BHP recently implemented a four-pillar company strategy which would focus on iron ore, copper, coal and petroleum assets with the view that these held the most profitable assets.
Potash is seen as the fifth pillar, with the company last year announcing it planned to invest $800 million in the commodity per year.
Amid growing concerns over China’s growth, Mackenzie said the country’s steel production was set to total 1.1 billion metric tonnes within the next 10 years.
"China's urbanisation has a long way to run," Mackenzie said.
He said a crackdown on Chinese pollution would mean steel mills increasingly look to high grade material, much of which is produced in Australia, but conceded BHP was over-zealous in its expansion of iron ore operations.
“We don’t quite see the case for the scale of investment we saw in last 10 years … But the base business we built is going to be a strong bedrock for decades to come,” Mackenzie said.
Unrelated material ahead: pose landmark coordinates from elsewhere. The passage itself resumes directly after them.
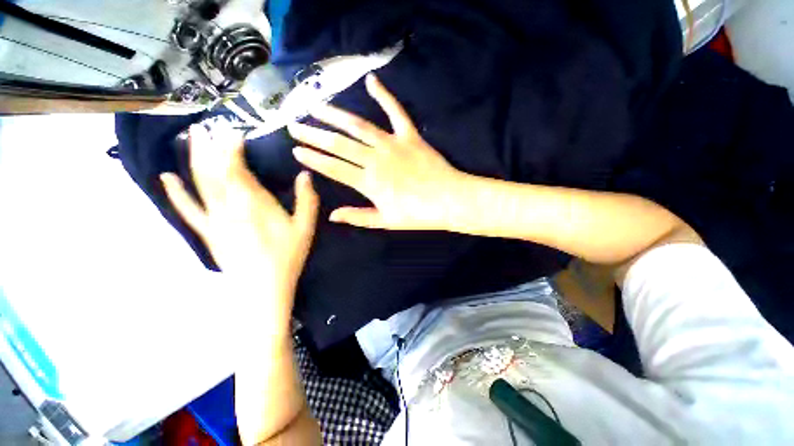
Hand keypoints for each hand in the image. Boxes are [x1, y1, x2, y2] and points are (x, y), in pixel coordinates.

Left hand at [160, 124, 318, 332]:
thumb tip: (305, 174)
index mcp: (254, 203)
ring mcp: (214, 219)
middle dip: (210, 146)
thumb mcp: (305, 227)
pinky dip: (176, 193)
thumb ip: (307, 199)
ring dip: (193, 159)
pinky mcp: (208, 231)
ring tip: (189, 137)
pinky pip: (188, 209)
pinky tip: (167, 177)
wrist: (263, 287)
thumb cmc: (287, 256)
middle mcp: (229, 205)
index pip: (237, 168)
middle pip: (214, 171)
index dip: (232, 148)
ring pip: (200, 183)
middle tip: (207, 125)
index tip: (235, 132)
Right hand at [289, 74, 465, 230]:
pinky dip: (384, 95)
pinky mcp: (410, 135)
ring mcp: (393, 144)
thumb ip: (358, 216)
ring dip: (335, 114)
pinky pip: (396, 111)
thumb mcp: (385, 221)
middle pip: (339, 144)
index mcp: (369, 182)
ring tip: (315, 105)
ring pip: (359, 126)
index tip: (296, 150)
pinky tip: (371, 80)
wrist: (449, 201)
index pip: (334, 168)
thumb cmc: (418, 214)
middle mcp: (376, 159)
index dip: (313, 159)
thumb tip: (331, 215)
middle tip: (293, 124)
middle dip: (314, 134)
While not commenting directly on lower iron prices, which have dropped 30 per cent since the start of 2014 and sit at around $US92 a tonne, Mackenzie said he was “open to the fact that this year a lot more low-cost supply has been added and we expect the demand to grow”.
Highlighting the company’s low cash cost, he said BHP was still “strongly competitive at prices much lower than today's prices”.
And while coal prices have also been hammered, Mackenzie was bullish about its future demand in China with energy consumption set to increase.
“We probably need more coal, not less,” Mackenzie said.